This is not Texas

Threats to a woman’s right to choose aren’t just limited to “red” states but can happen in localities and counties in which conservative thinking dominates both politics and ordinances.

Last week, Raul Torrez (New Mexico Attorney General) called on the carpet municipalities in the predominately “blue” Land of Enchantment for passing ordinances regulating access to abortions. Torrez filed a suit against Roosevelt and Lea counties and the cities of Clovis and Hobbs for passing ordinances that target abortion clinics and related services offered by those clinics.

Last November in Hobbs, an abortion ordinance banning the operation of abortion clinics within city limits was approved 7-0 by an all-male city council, and more recently Rosevelt County passed a bill 4-1 restricting an area clinic’s ability to ship abortion supplies through the mail. Clovis city commissioners passed a similar bill earlier this month prohibiting the sale of abortion supplies via the mail.

In a similar vein to Texas’ Senate, Bill 8 passed last year, the Roosevelt County abortion bill also gives private citizens the power to sue anyone suspected of violating the ordinance and seek damages of up to $100,000 per violation.

Considering that more than half of abortions in the US are done with pills, the Rosevelt County and Clovis bills are especially hard on residents of those rural areas where the closest abortion clinics are a three-hour drive away or more.

It’s fairly obvious that these rulings came about as a result of the Supreme Court’s overturning of Roe v. Wade, opening the door for states to regulate access to reproductive health care. However, in this case, it’s not the state of New Mexico that is redrawing abortion laws, it’s local governments. 

Hence AG Torez’s lawsuit against these municipalities. 

Torrez said in an interview regarding the suit: “Number one: are these counties acting within their authority to regulate access to reproductive healthcare? And number two: are they infringing on a constitutional right guaranteed by the New Mexico Constitution?…Simply put, local communities are not empowered to regulate medical services; they are not empowered to regulate access to health care.”

Torrez contends that those local ordinances misinterpret a 19th-century federal law prohibiting abortion medications to be sent by mail. I’m scratching my head on this one since the DOJ ruled in 2021 that the mailing of abortion medications is not in violation of this law, known as the Comstock Act.
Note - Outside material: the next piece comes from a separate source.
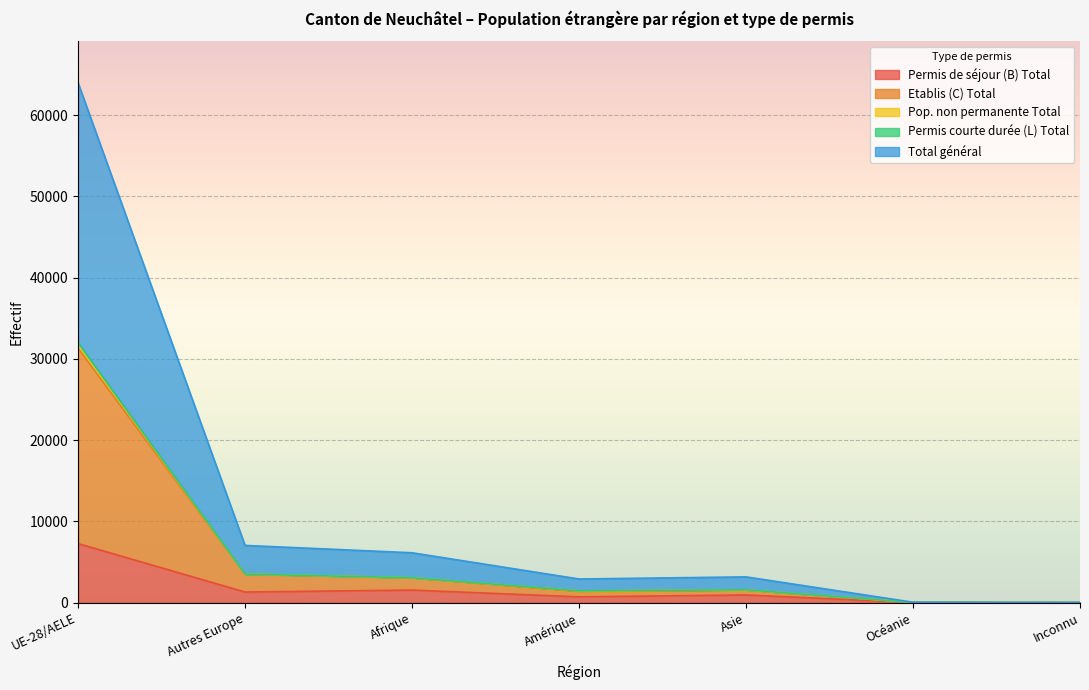

The Etablis (C) Total series shows 617 at Afrique. True or false?

False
Hobbs Mayor Sam Cobb defended the ordinance, stating that it was proposed in public meetings and supported by city residents, and claimed that “The Ordinance does not ban abortions or abortion clinics in Hobbs.” True, the ordinance does not ban clinics per se within city limits, but in fact, bans any clinics that would seek to obtain a business license.

There are no abortion clinics in Hobbs.

It is clear that these communities have intentionally misapplied old federal laws to regulate abortion rights and they are in violation of the New Mexico constitution. 

As Torrez has stated, “This is not Texas. Our State Constitution does not allow cities, counties, or private citizens to restrict women’s reproductive rights.”